Türkiye'nin temel problemlerinden birisi BOP.
Yani Büyük Orta Doğu projesi.
Gün geçmiyor ki bu projeye dair yeni ilaveler yapılmasın.
2000’li yılların başında ortaya atılmıştı bu.
O zamanlar "Ortadoğu'da 22 ülkenin sınırları değişecek" söylemini kimse tınmıyordu.
Ya da kapıdaki tehlikenin kimse farkında bile değildi.

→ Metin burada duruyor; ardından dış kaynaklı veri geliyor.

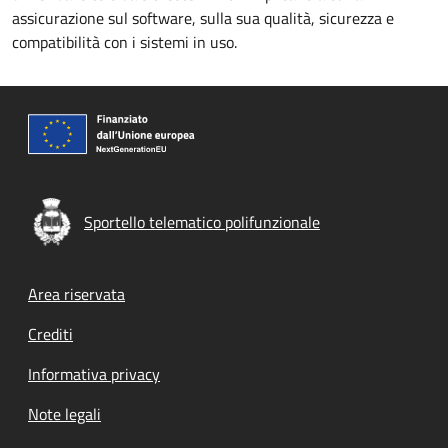
assicurazione sul software, sulla sua qualità, sicurezza e
compatibilità con i sistemi in uso.
Sportello telematico polifunzionale
Footer menu
Area riservata
Crediti
Informativa privacy
Note legali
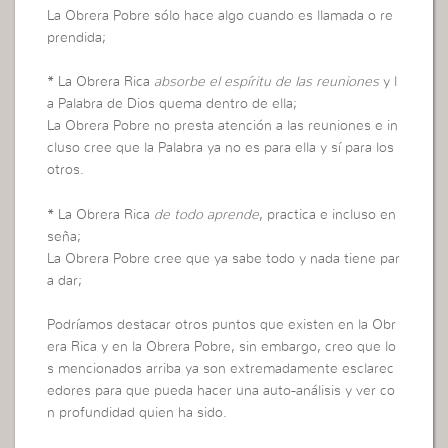
La Obrera Pobre sólo hace algo cuando es llamada o re
prendida;
*
La Obrera Rica
absorbe el espíritu de las reuniones
y l
a Palabra de Dios quema dentro de ella;
La Obrera Pobre no presta atención a las reuniones e in
cluso cree que la Palabra ya no es para ella y sí para los
otros.
*
La Obrera Rica
de todo aprende
, practica e incluso en
seña;
La Obrera Pobre cree que ya sabe todo y nada tiene par
a dar;
Podríamos destacar otros puntos que existen en la Obr
era Rica y en la Obrera Pobre, sin embargo, creo que lo
s mencionados arriba ya son extremadamente esclarec
edores para que pueda hacer una auto-análisis y ver co
n profundidad quien ha sido.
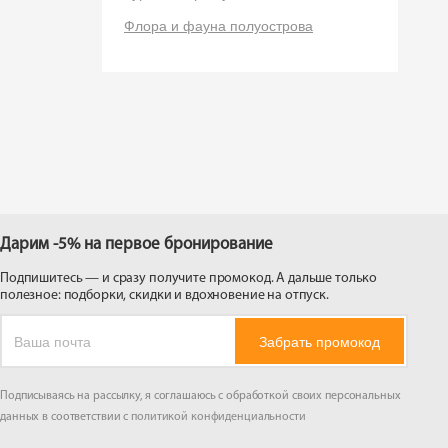
 на
Флора и фауна полуострова
Дарим -5% на первое бронирование
Подпишитесь — и сразу получите промокод. А дальше только
полезное: подборки, скидки и вдохновение на отпуск.
Забрать промокод
Подписываясь на рассылку, я соглашаюсь с обработкой своих персональных
данных в соответствии с
политикой конфиденциальности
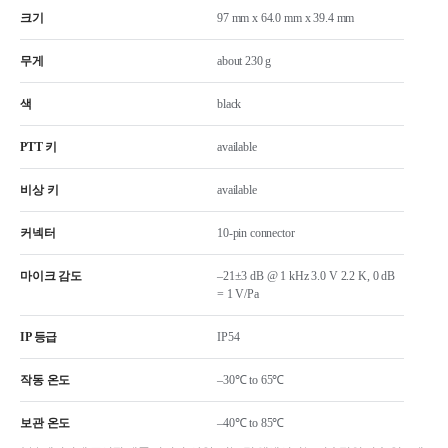
크기
97 mm x 64.0 mm x 39.4 mm
무게
about 230 g
색
black
PTT 키
available
비상 키
available
커넥터
10-pin connector
마이크 감도
–21±3 dB @ 1 kHz 3.0 V 2.2 K, 0 dB
= 1 V/Pa
IP 등급
IP54
작동 온도
–30℃ to 65℃
보관 온도
–40℃ to 85℃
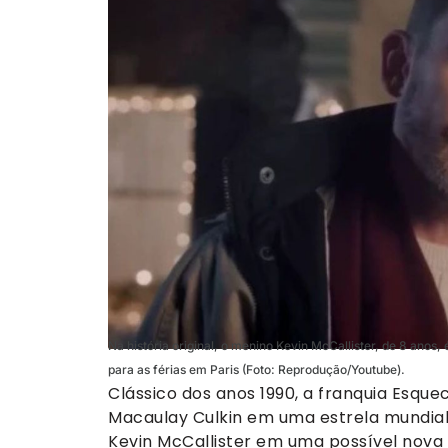
Na história original, o menino Kevin McCallister, de 8 anos
para as férias em Paris (Foto: Reprodução/Youtube).
Clássico dos anos 1990, a franquia Esq
Macaulay Culkin em uma estrela mundial.
Kevin McCallister em uma possível nova 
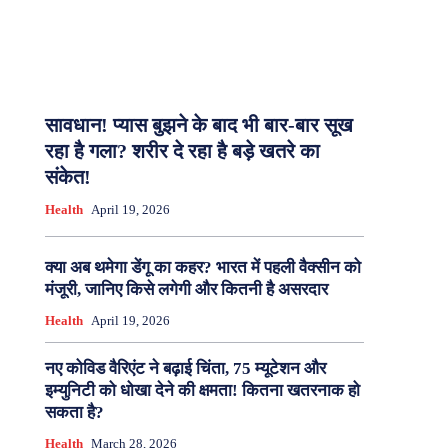
सावधान! प्यास बुझने के बाद भी बार-बार सूख
रहा है गला? शरीर दे रहा है बड़े खतरे का
संकेत!
Health
April 19, 2026
क्या अब थमेगा डेंगू का कहर? भारत में पहली वैक्सीन को
मंजूरी, जानिए किसे लगेगी और कितनी है असरदार
Health
April 19, 2026
नए कोविड वैरिएंट ने बढ़ाई चिंता, 75 म्यूटेशन और
इम्युनिटी को धोखा देने की क्षमता! कितना खतरनाक हो
सकता है?
Health
March 28, 2026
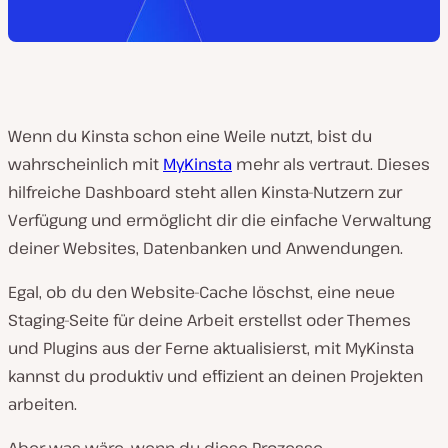
Wenn du Kinsta schon eine Weile nutzt, bist du
wahrscheinlich mit
MyKinsta
mehr als vertraut. Dieses
hilfreiche Dashboard steht allen Kinsta-Nutzern zur
Verfügung und ermöglicht dir die einfache Verwaltung
deiner Websites, Datenbanken und Anwendungen.
Egal, ob du den Website-Cache löschst, eine neue
Staging-Seite für deine Arbeit erstellst oder Themes
und Plugins aus der Ferne aktualisierst, mit MyKinsta
kannst du produktiv und effizient an deinen Projekten
arbeiten.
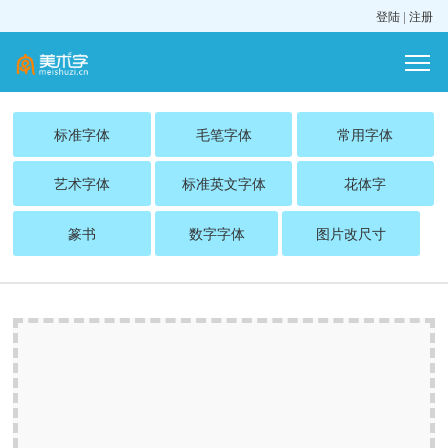
登陆
|
注册
标准字体
毛笔字体
常用字体
艺术字体
标准英文字体
花体字
篆书
数字字体
图片改尺寸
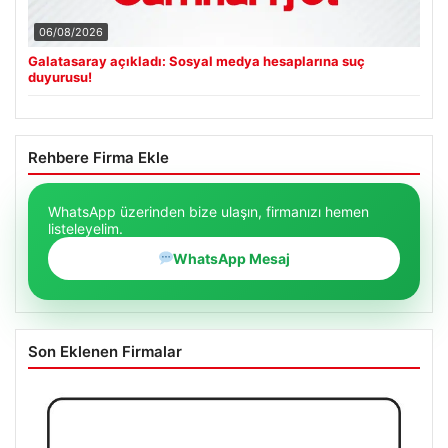
06/08/2026
Galatasaray açıkladı: Sosyal medya hesaplarına suç
duyurusu!
Rehbere Firma Ekle
WhatsApp üzerinden bize ulaşın, firmanızı hemen
listeleyelim.
WhatsApp Mesaj
Son Eklenen Firmalar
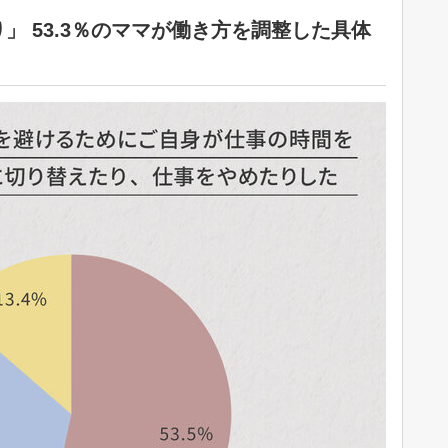
」 53.3％のママが働き方を調整した具体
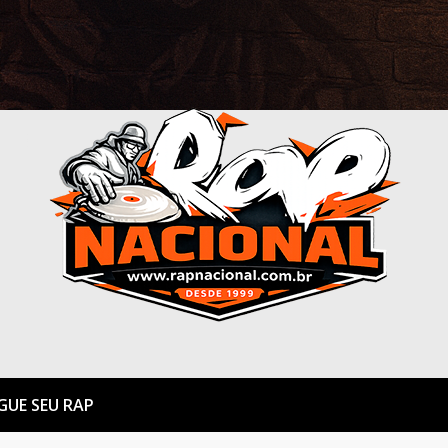
GUE SEU RAP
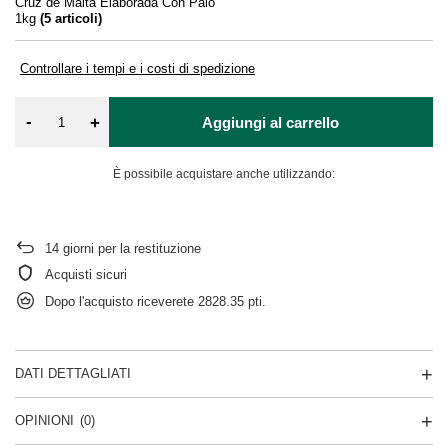
Cruz de Malta Elaborada Con Palo
1kg
(
5
articoli)
Controllare i tempi e i costi di spedizione
-
+
Aggiungi al carrello
È possibile acquistare anche utilizzando:
14
giorni per la restituzione
Acquisti sicuri
Dopo l'acquisto riceverete
2828.35 pti.
DATI DETTAGLIATI
OPINIONI
(0)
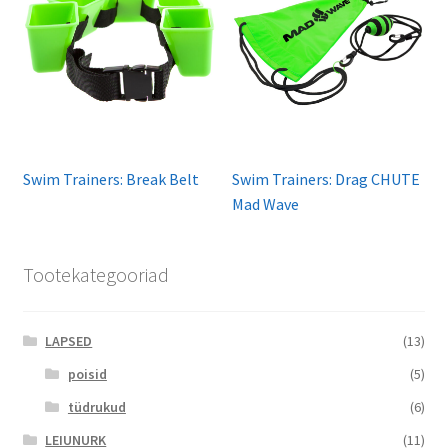
Swim Trainers: Break Belt
Swim Trainers: Drag CHUTE
Mad Wave
Tootekategooriad
LAPSED
(13)
poisid
(5)
tüdrukud
(6)
LEIUNURK
(11)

Herkes kendi aleminde idi.
Türkiye’de kurulacak olan yeni partilerle ilgili gelişmelere dair kimsenin haberi yoktu.
İKİ BÜYÜK ÖNGÖRÜ SAHİBİ…
Merhum liderler bir bir siyaset arenasından çekildiler.
En son bu değişime direnen merhum başbakan Saadet partisi lideri Necmettin Erbakan olmuştu.
Ömrü vefa etmedi, bazı gerçekleri toplumumuza anlatmaya, kapıdaki felaketi milletin gözünün içine sokmaya.
Açın bakın arşivlere…
Neler, neler anlatmış, nelere dikkat çekmiş?
Bir de BTP Lideri Haydar Baş’ı unutmamak lazım.
O da bu konuya dair müthiş öngörülü bir liderdi.
Kimin kiminle iş tutuğunu ve Türkiye’nin başına gelecek felaketini yıllar öncesinden defalarca anlatmaya çalışmıştı.
Şimdi onun yolundan giderlerin başında oğlu Hüseyin Baş var.
BTP’nin genç ve cesur lideri.
DÜĞMEYE ÇOKTAN BASILDI…
Dünya Milenyum dönemine girerken düğmeye çoktan basılmıştı.
Bölgedeki ülkelerin toprak bütünlüğü, sınırları, insanlarının yaşamlarına dair başlarına yeni bir felaket daha gelmesin.
Süreci herkes sanırım iyi biliyor.
11. Cumhurbaşkanı Abdullah Gül döneminde görev yapan ve sık sık ülkemizde de gazetelerde boy gösteren Barack Obama’nın da himmeti ile siyahi ikili Condoleezza Rice’ın dış işleri bakanlığı ve Colin Luther Powell ile birlikte hızlanan süreç ve "Bölgede en az 20'ye yakın ülkenin sınırları değişecek açıklamalarından son gelinen nokta şu anda Suriye'nin paramparça edilişi.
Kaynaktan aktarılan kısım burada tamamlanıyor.